Budget 2019: The good news is there wasn't more bad news

PwC economist Christie Viljoen outlines the key takeaways for business in Tito Mboweni's budget speech.

Speaking about Minister Tito Mboweni’s Budget Speech, presented on 20 February, PwC economist Christie Viljoen says, “The good news is that there wasn’t more bad news.”

These are his key takeaways for business from the budget speech:
 
Tax breaks
“To my mind, there were two things that offer businesses incentive to grow,” he says. The first was the R19.8 billion that government has allocated for industrial business incentives, which will support 35,000 existing jobs and create about 25,000 new jobs over the next three years. The second is the increase in the income eligibility thresholds for the employment tax incentive scheme, which supports jobs for 1.1 million South African youth.  
 
Positive(ish) commentary around Eskom
Eskom is not South Africa’s good-news story at the moment, but in terms of current budget, the good news was that government is not going to take on the power provider’s debt. “Eskom took the debt on in the first place, and it must ultimately repay it,” says Christie.

The government has allocated R23 billion a year to support Eskom during its reconfiguration, but this fiscal support is conditional on the appointment of an independent reorganisation officer.

“This is not a bail-out, it’s not cash, and it’s not taking away their debt. It’s funding a turnaround plan. They are using the crisis to get real change in the system,” says Christie.
 
The carbon tax
The carbon tax has been a long time in coming, and has an implementation date of 1 June this year. Christie says that it will obviously have an impact on big business, especially industrial companies, and will affect the bottom line.

“But it’s been done for the right reasons even though it has negative implications. In South Africa, we can’t really afford to have it, but in terms of a global perspective, we can’t delay it any longer,” he says.
 
Mboweni willing to stay on as Finance Minister
Although Mboweni’s willingness to continue to stand as Finance Minister was not announced in the budget speech itself, it was stated at a related press conference. 

“It is always good to have stability in the finance ministry, which we haven’t had for a few years. So it’s good news that he’s willing to stay. He’s capable, transparent and honest, which is good for business and investor confidence,” says Christie.

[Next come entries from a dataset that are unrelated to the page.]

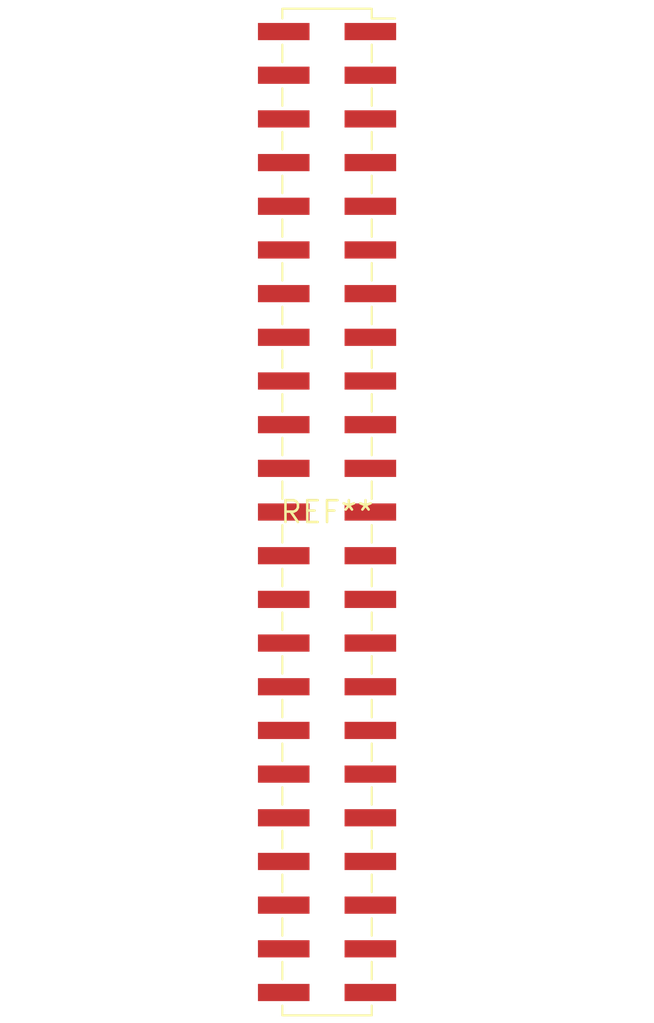
<source format=kicad_pcb>
(kicad_pcb (version 20240108) (generator pcbnew)

  (general
    (thickness 1.6)
  )

  (paper "A4")
  (layers
    (0 "F.Cu" signal)
    (31 "B.Cu" signal)
    (32 "B.Adhes" user "B.Adhesive")
    (33 "F.Adhes" user "F.Adhesive")
    (34 "B.Paste" user)
    (35 "F.Paste" user)
    (36 "B.SilkS" user "B.Silkscreen")
    (37 "F.SilkS" user "F.Silkscreen")
    (38 "B.Mask" user)
    (39 "F.Mask" user)
    (40 "Dwgs.User" user "User.Drawings")
    (41 "Cmts.User" user "User.Comments")
    (42 "Eco1.User" user "User.Eco1")
    (43 "Eco2.User" user "User.Eco2")
    (44 "Edge.Cuts" user)
    (45 "Margin" user)
    (46 "B.CrtYd" user "B.Courtyard")
    (47 "F.CrtYd" user "F.Courtyard")
    (48 "B.Fab" user)
    (49 "F.Fab" user)
    (50 "User.1" user)
    (51 "User.2" user)
    (52 "User.3" user)
    (53 "User.4" user)
    (54 "User.5" user)
    (55 "User.6" user)
    (56 "User.7" user)
    (57 "User.8" user)
    (58 "User.9" user)
  )

  (setup
    (pad_to_mask_clearance 0)
    (pcbplotparams
      (layerselection 0x00010fc_ffffffff)
      (plot_on_all_layers_selection 0x0000000_00000000)
      (disableapertmacros false)
      (usegerberextensions false)
      (usegerberattributes false)
      (usegerberadvancedattributes false)
      (creategerberjobfile false)
      (dashed_line_dash_ratio 12.000000)
      (dashed_line_gap_ratio 3.000000)
      (svgprecision 4)
      (plotframeref false)
      (viasonmask false)
      (mode 1)
      (useauxorigin false)
      (hpglpennumber 1)
      (hpglpenspeed 20)
      (hpglpendiameter 15.000000)
      (dxfpolygonmode false)
      (dxfimperialunits false)
      (dxfusepcbnewfont false)
      (psnegative false)
      (psa4output false)
      (plotreference false)
      (plotvalue false)
      (plotinvisibletext false)
      (sketchpadsonfab false)
      (subtractmaskfromsilk false)
      (outputformat 1)
      (mirror false)
      (drillshape 1)
      (scaleselection 1)
      (outputdirectory "")
    )
  )

  (net 0 "")

  (footprint "PinSocket_2x23_P2.54mm_Vertical_SMD" (layer "F.Cu") (at 0 0))

)

</source>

Is Mboweni’s transparency enough to stave off a ratings downgrade?
One of South Africa’s biggest concerns right now is whether we will receive another ratings downgrade from Moody’s, meaning that we will be at “junk” status according to all three ratings agencies.

Christie says:

“Lots of big companies are exposed to exchange rate volatility so there’s a big concern for business that there’s going to be a downgrade in our sovereign rating in the next few months. At PwC, the view is that Moody’s will downgrade to ‘junk’ as well, which is going to knock the rand and push up inflation. It’s not a good prospect for businesses who are operating in a challenging environment already.”

He says that while Mboweni faced up to South Africa’s problems in his budget speech, and outlined plans for resolution, this is not necessarily what the ratings agencies look at.

“If you look at the size of the deficit, that’s deteriorated since the medium-term budget. It’s gone up to 4.5 percent from 4.2 percent, and that’s the biggest number since about 2012, indicating that we have a problem. A big concern for these ratings agencies is that South Africa doesn’t have a good enough track record of saying we will turn things around and then actually doing it.”

He adds, however, that there’s art and science to how the ratings agencies approach ratings, so it’s not possible to predict what they will do. “At this point, we’d rather be cautious than optimistic.” Despite this, he says that the glimmer of optimism we can focus on is that Mboweni didn’t deliver an “election year” budget. “He was frank about the challenges, and didn’t hide them under the carpet. In election year, it could have turned political rather than financial. So we have transparent leadership.”